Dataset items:
☆ ☆ ☆ ☆ ☆

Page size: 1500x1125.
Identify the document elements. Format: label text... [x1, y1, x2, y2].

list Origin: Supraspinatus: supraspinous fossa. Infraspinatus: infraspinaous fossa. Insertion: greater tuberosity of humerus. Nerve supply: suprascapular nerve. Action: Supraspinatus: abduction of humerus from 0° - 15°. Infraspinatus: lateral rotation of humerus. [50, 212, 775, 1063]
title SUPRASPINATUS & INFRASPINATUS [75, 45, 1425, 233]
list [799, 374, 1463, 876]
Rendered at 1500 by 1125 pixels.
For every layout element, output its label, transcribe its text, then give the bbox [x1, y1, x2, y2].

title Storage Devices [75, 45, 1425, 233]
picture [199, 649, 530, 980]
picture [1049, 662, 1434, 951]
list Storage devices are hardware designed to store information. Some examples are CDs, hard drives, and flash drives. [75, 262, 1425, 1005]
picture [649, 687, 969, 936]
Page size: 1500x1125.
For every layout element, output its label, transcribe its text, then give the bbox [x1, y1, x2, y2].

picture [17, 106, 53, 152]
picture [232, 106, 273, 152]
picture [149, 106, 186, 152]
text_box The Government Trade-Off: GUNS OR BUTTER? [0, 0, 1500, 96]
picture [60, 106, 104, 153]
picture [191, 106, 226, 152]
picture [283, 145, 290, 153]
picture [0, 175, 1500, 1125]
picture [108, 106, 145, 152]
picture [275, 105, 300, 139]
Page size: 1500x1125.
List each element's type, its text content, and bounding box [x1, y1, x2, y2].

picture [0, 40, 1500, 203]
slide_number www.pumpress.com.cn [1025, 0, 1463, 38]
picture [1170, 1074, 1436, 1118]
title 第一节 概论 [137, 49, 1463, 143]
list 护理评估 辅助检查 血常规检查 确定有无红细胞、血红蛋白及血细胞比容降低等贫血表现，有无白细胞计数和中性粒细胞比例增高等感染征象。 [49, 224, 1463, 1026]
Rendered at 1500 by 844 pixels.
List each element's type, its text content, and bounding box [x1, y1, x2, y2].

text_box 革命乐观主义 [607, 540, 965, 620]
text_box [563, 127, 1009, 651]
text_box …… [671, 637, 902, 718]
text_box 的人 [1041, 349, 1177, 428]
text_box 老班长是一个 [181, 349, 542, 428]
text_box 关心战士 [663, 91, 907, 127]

☆ ☆ ☆ ☆ ☆

Work request: The lines above that include "pixels" should each be listed.

Solution for this task:
Rendered at 1500 by 1125 pixels.
Rendered at 1500 by 844 pixels.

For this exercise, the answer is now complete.